Reflexiones

Entre terapia y terapia algunas veces surgen reflexiones, la mayoría se me diluyen en el tiempo, con otras hago el esfuerzo de cristalizarlas en papel. Estas son algunas de ellas...


sábado, 20 de junio de 2015

Metáfora: El armario

Ana era una apasionada de la moda, siempre le gustó comprar las últimas tendencias y era imposible que pasase una temporada sin que ella comprase dos o cinco prendas y dos o tres pares de zapatos. Se sentía bien, segura de sí misma cuando se pensaba bien vestida.

Cuando se casó y salió de casa de sus padres, prácticamente toda su ropa juvenil quedó allí. Su madre se ocupó de regalarla, ella no habría podido.

Metáfora: El armario
En su nuevo hogar, año tras año se iban comprando y guardando vestidos, blusas, pantalones, camisas, chaquetas, chaquetones, abrigos, anorak, jerséis, bolsos de vestir, de sport, de playa, zapatos, botas, playeras y un sinfín de prendas que alguna vez había usado, o no, que estaban prácticamente nuevas y que le daba pena tirar. Con la ropa interior era más inmisericorde.

Como era lógico, pese a tener una casa bastante espaciosa, los armarios quedaron prácticamente llenos con la ropa que ya no usaría, porque ya no le quedaba y porque estaban pasados de moda, estancados en el pasado.
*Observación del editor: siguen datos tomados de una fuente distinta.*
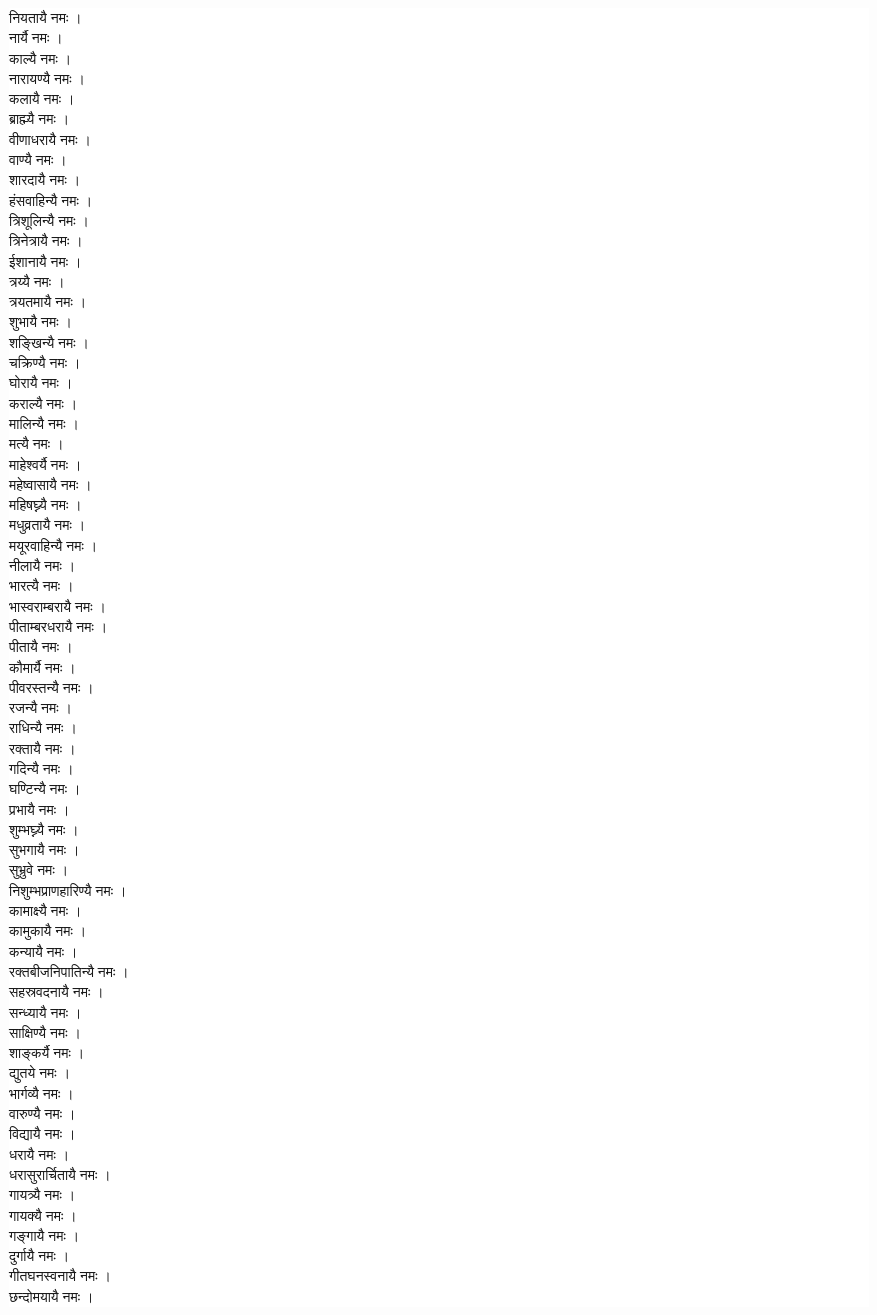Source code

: नियतायै नमः ।  
नार्यै नमः ।  
काल्यै नमः ।  
नारायण्यै नमः ।  
कलायै नमः ।  
ब्राह्म्यै नमः ।  
वीणाधरायै नमः ।  
वाण्यै नमः ।  
शारदायै नमः ।  
हंसवाहिन्यै नमः ।  
त्रिशूलिन्यै नमः ।  
त्रिनेत्रायै नमः ।  
ईशानायै नमः ।  
त्रय्यै नमः ।  
त्रयतमायै नमः ।  
शुभायै नमः ।  
शङ्खिन्यै नमः ।  
चक्रिण्यै नमः ।  
घोरायै नमः ।  
कराल्यै नमः ।  
मालिन्यै नमः ।  
मत्यै नमः ।  
माहेश्वर्यै नमः ।  
महेष्वासायै नमः ।  
महिषघ्न्यै नमः ।  
मधुव्रतायै नमः ।  
मयूरवाहिन्यै नमः ।  
नीलायै नमः ।  
भारत्यै नमः ।  
भास्वराम्बरायै नमः ।  
पीताम्बरधरायै नमः ।  
पीतायै नमः ।  
कौमार्यै नमः ।  
पीवरस्तन्यै नमः ।  
रजन्यै नमः ।  
राधिन्यै नमः ।  
रक्तायै नमः ।  
गदिन्यै नमः ।  
घण्टिन्यै नमः ।  
प्रभायै नमः ।  
शुम्भघ्न्यै नमः ।  
सुभगायै नमः ।  
सुभ्रुवे नमः ।  
निशुम्भप्राणहारिण्यै नमः ।  
कामाक्ष्यै नमः ।  
कामुकायै नमः ।  
कन्यायै नमः ।  
रक्तबीजनिपातिन्यै नमः ।  
सहस्रवदनायै नमः ।  
सन्ध्यायै नमः ।  
साक्षिण्यै नमः ।  
शाङ्कर्यै नमः ।  
द्युतये नमः ।  
भार्गव्यै नमः ।  
वारुण्यै नमः ।  
विद्यायै नमः ।  
धरायै नमः ।  
धरासुरार्चितायै नमः ।  
गायत्र्यै नमः ।  
गायक्यै नमः ।  
गङ्गायै नमः ।  
दुर्गायै नमः ।  
गीतघनस्वनायै नमः ।  
छन्दोमयायै नमः ।  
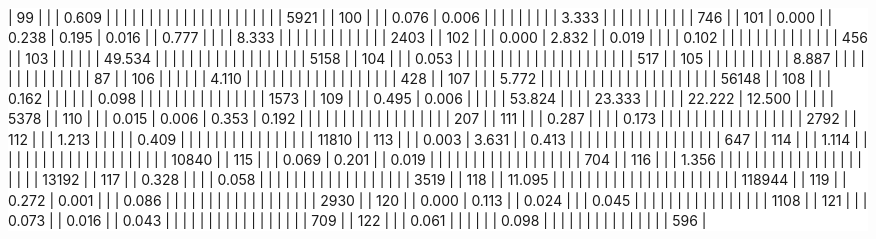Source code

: |    99 |         |         |   0.609 |         |         |         |         |         |         |         |         |         |         |         |         |         |         |         |         |         |         |         |         |    5921 |
|   100 |         |         |   0.076 |   0.006 |         |         |         |         |         |         |         |         |   3.333 |         |         |         |         |         |         |         |         |         |         |     746 |
|   101 |   0.000 |         |   0.238 |   0.195 |   0.016 |         |   0.777 |         |         |         |   8.333 |         |         |         |         |         |         |         |         |         |         |         |         |    2403 |
|   102 |         |         |   0.000 |   2.832 |         |   0.019 |         |         |         |   0.102 |         |         |         |         |         |         |         |         |         |         |         |         |         |     456 |
|   103 |         |         |         |         |         |  49.534 |         |         |         |         |         |         |         |         |         |         |         |         |         |         |         |         |         |    5158 |
|   104 |         |         |   0.053 |         |         |         |         |         |         |         |         |         |         |         |         |         |         |         |         |         |         |         |         |     517 |
|   105 |         |         |         |         |         |         |         |         |         |   8.887 |         |         |         |         |         |         |         |         |         |         |         |         |         |      87 |
|   106 |         |         |         |         |         |   4.110 |         |         |         |         |         |         |         |         |         |         |         |         |         |         |         |         |         |     428 |
|   107 |         |         |   5.772 |         |         |         |         |         |         |         |         |         |         |         |         |         |         |         |         |         |         |         |         |   56148 |
|   108 |         |         |   0.162 |         |         |         |         |         |   0.098 |         |         |         |         |         |         |         |         |         |         |         |         |         |         |    1573 |
|   109 |         |         |   0.495 |   0.006 |         |         |         |         |  53.824 |         |         |         |  23.333 |         |         |         |         |  22.222 |  12.500 |         |         |         |         |    5378 |
|   110 |         |         |   0.015 |   0.006 |   0.353 |   0.192 |         |         |         |         |         |         |         |         |         |         |         |         |         |         |         |         |         |     207 |
|   111 |         |         |   0.287 |         |         |         |   0.173 |         |         |         |         |         |         |         |         |         |         |         |         |         |         |         |         |    2792 |
|   112 |         |         |   1.213 |         |         |         |         |   0.409 |         |         |         |         |         |         |         |         |         |         |         |         |         |         |         |   11810 |
|   113 |         |         |   0.003 |   3.631 |         |   0.413 |         |         |         |         |         |         |         |         |         |         |         |         |         |         |         |         |         |     647 |
|   114 |         |         |   1.114 |         |         |         |         |         |         |         |         |         |         |         |         |         |         |         |         |         |         |         |         |   10840 |
|   115 |         |         |   0.069 |   0.201 |         |   0.019 |         |         |         |         |         |         |         |         |         |         |         |         |         |         |         |         |         |     704 |
|   116 |         |         |   1.356 |         |         |         |         |         |         |         |         |         |         |         |         |         |         |         |         |         |         |         |         |   13192 |
|   117 |         |   0.328 |         |         |         |   0.058 |         |         |         |         |         |         |         |         |         |         |         |         |         |         |         |         |         |    3519 |
|   118 |         |  11.095 |         |         |         |         |         |         |         |         |         |         |         |         |         |         |         |         |         |         |         |         |         |  118944 |
|   119 |         |   0.272 |   0.001 |         |         |   0.086 |         |         |         |         |         |         |         |         |         |         |         |         |         |         |         |         |         |    2930 |
|   120 |         |   0.000 |   0.113 |         |   0.024 |         |         |   0.045 |         |         |         |         |         |         |         |         |         |         |         |         |         |         |         |    1108 |
|   121 |         |         |   0.073 |         |   0.016 |         |   0.043 |         |         |         |         |         |         |         |         |         |         |         |         |         |         |         |         |     709 |
|   122 |         |         |   0.061 |         |         |         |         |         |   0.098 |         |         |         |         |         |         |         |         |         |         |         |         |         |         |     596 |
En su día a día prácticamente usaba la misma ropa, los años y la economía amortiguaron su ardor consumista. Llevaba unos viejos zapatos porque se habían hecho ellos a ella y ella a ellos. Lo mismo ocurría con el resto de la ropa; ya sabía en lo que se podía embutir y cómo combinarlo.

Al final vestirse dejó de ser una aventura creativa y fascinante y pasó a ser algo obligatorio, rutinario y fastidioso.

Realmente le quedaba poco espacio para guardar su ropa de diario. El fondo de armario que había acumulado durante toda su vida y del que emocionalmente no podía deshacerse la estaba asfixiando, ¿pero cómo prescindir de la ropa que le traía tantos recuerdos y de la que se sentía orgullosa? ¡Ni hablar!

En su pensamiento no entraba la idea de revisar su tesoro textil.

Revisar sus armarios era algo íntimo, era como ponerse a mirar las ideas que guardaba dentro de su cabeza. Quizás las modas hubiesen cambiado. Desde luego, aunque pudiera, ya no se pondría el vestido que tan orgullosamente lució a los veinte años.

Su forma de ver la vida, como sus vestidos tampoco había cambiado en cincuenta años y muchas veces no entendía ni a sus hijos ni a sus nietos, pero ella sabía que su forma de pensar era la correcta, lo había sido toda su vida. No quiso revisar ni sus armarios ni su forma de entender la vida.

Un buen día fue llamada a donde son llamadas todas las personas mayores y acudió obedientemente. No llevó más que un simple sudario como los que se llevan desde hace miles de años.

Sus nietos, los que heredaron su casa, necesitaban espacio para sus propias cosas, sus camisas, camisetas, polos, pantalones, ternos, calcos, chupas, plumas, forros polares. Sus ordenadores, tables, equipos de música, etc. Encontraron los armarios de su abuela llenos de ropa decimonónica, y aunque a la abuela la habían querido mucho, todo aquello era de museo, aunque no hubiese museo que lo quisiera.

Todos los esfuerzos de conservación que hizo la abuela no sirvieron de nada, ni con su ropa ni con su forma de entender la vida.

Su ropa terminó en los contenedores de reciclaje. Su forma de entender la vida todavía se conserva en algunas personas, en algunos países, pero en su propia familia ya la han olvidado. A veces de acuerdan de ella, de lo buena que era.